TASK INSTRUCTIONS: Every line below that holds the string "seek" should be copied.

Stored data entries
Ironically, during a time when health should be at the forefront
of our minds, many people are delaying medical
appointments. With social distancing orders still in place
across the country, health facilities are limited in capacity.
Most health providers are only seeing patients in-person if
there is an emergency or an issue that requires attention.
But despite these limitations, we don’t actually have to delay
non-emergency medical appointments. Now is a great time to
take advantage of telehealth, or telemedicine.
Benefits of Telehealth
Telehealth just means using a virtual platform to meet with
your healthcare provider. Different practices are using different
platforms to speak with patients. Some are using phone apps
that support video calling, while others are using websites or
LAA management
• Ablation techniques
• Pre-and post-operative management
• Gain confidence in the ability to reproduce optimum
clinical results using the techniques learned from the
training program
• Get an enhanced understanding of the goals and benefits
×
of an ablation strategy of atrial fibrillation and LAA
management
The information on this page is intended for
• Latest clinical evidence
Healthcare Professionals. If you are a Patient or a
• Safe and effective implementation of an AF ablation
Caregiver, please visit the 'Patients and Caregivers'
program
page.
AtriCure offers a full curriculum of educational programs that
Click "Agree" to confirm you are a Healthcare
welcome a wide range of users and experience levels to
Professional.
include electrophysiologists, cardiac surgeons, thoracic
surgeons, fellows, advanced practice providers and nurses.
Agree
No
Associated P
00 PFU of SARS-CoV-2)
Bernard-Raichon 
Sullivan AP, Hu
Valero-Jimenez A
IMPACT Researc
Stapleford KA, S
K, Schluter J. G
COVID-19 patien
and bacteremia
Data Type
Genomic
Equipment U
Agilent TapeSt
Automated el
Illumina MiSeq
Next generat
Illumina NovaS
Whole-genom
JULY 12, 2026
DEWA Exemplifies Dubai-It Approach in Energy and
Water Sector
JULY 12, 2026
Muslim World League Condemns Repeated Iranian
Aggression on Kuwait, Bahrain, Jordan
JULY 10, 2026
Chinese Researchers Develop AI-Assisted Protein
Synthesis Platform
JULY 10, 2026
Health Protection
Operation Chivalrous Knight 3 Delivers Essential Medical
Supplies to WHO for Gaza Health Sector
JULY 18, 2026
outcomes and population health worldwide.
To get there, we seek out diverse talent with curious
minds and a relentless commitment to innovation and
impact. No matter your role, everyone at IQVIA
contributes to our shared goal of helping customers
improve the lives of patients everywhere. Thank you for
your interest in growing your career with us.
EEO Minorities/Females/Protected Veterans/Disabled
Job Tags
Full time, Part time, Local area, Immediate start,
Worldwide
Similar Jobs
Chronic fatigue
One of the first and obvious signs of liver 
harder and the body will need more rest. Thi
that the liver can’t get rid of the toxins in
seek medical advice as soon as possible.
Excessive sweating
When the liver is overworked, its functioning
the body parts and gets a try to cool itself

TASK SOLUTION:
To get there, we seek out diverse talent with curious
seek medical advice as soon as possible.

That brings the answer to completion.